Vous avez fait ici un film très politique.

Politique dans le sens étymologique du terme, il observe la vie de la cité. Mais je ne me fais le porte-parole d’aucun parti ni d’aucun syndicat, je fais simplement le constat d’un système objectivement cohérent d’un point de vue boursier, mais tout aussi objectivement incohérent d’un point de vue humain. Et ce sont ces deux points de vue que le film oppose. La dimension humaine face à la dimension économique. Comment ces deux grilles de lecture du monde peuvent-elles se superposer ? Peuvent-elles même encore aujourd’hui cohabiter ? Si je m’y suis intéressé, c’est que je ne suis pas certain que beaucoup de monde saisisse exactement ce qu’il y a derrière toutes ces fermetures d’usines dont on entend parler tous les jours dans les médias. Je ne parle pas d’entreprises qui ferment parce qu’elles perdent de l’argent, je parle d’entreprises qui ferment et qui sont pourtant rentables.

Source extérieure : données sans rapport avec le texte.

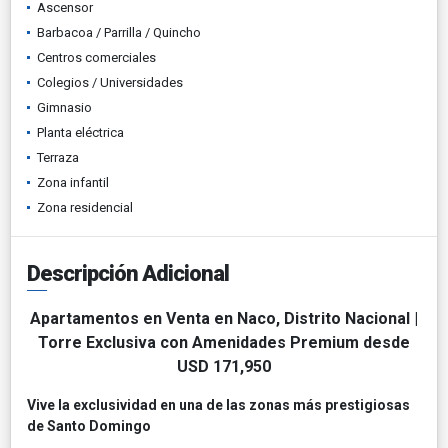
Ascensor
Barbacoa / Parrilla / Quincho
Centros comerciales
Colegios / Universidades
Gimnasio
Planta eléctrica
Terraza
Zona infantil
Zona residencial
Descripción Adicional
Apartamentos en Venta en Naco, Distrito Nacional |
Torre Exclusiva con Amenidades Premium desde
USD 171,950
Vive la exclusividad en una de las zonas más prestigiosas
de Santo Domingo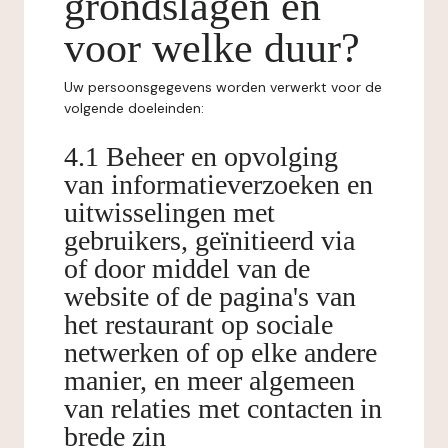
grondslagen en
voor welke duur?
Uw persoonsgegevens worden verwerkt voor de
volgende doeleinden:
4.1 Beheer en opvolging
van informatieverzoeken en
uitwisselingen met
gebruikers, geïnitieerd via
of door middel van de
website of de pagina's van
het restaurant op sociale
netwerken of op elke andere
manier, en meer algemeen
van relaties met contacten in
brede zin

La situation décrite dans le film est simple en apparence : « Des salariés refusent la fermeture brutale de leur usine » mais il y a néanmoins autour de cela toute une législation qu’il s’agit de respecter. Comment aborde-t-on une matière comme celle-ci ?

Avec Olivier Gorce, nous avons rencontré énormément de gens pour bien comprendre les règles du jeu dans ce type de situation. Des ouvriers, des DRH, des chefs d’entreprises et des avocats spécialisés dans la défense des salariés, mais aussi dans celle des intérêts des entreprises. Tout cela avec l’objectif de ne pas sommairement opposer des discours dogmatiques, mais de faire se confronter des points de vue radicalement différents avec un argumentaire solide et étayé. Les rencontres avec un avocat spécialisé dans la défense des salariés lors de ces fermetures d’usines nous ont d’abord permis de comprendre par le menu les étapes légales qui structurent un plan social. Des informations qui sont venues éclairer les séances de travail avec Xavier Mathieu, ancien leader syndical de Continental qui nous a raconté, lui, la manière dont le conflit qu’il avait vécu en 2009 s’était organisé et structuré.

À l’issue de ces réunions, nous nous sommes retrouvés avec un volume d’informations énorme. Il s’agissait alors de créer de la dramaturgie en décrivant un homme et un groupe emportés dans un conflit pour sauver leur emploi, tout en respectant la législation en vigueur. Et cela sans noyer le spectateur sous des tonnes de subtilités juridiques et surtout sans s’enfermer dans une situation qui n’aurait illustré qu’une situation franco-française. Il fallait faire le tri, trouver le moyen de faire comprendre facilement des choses parfois très techniques, définir le point de départ du conflit, son point d’arrivée, et transformer tous les moyens d’action des salariés en moments d’espoir ou d’abattement. Mais une chose fondamentale n’a jamais été remise en question, c’était que nos salariés voulaient défendre leur emploi. Jusqu’au moment où un certain nombre d’entre eux ne veulent plus ou ne peuvent plus poursuivre la lutte et décident d’accepter la fermeture de l’usine en échange d’un chèque proposé par la direction. Ce qui crée, là aussi, une dramaturgie puissante car deux points de vue forts s’opposent alors. Avec toujours la nécessité de faire entendre ces deux points de vue de la manière la plus objective possible.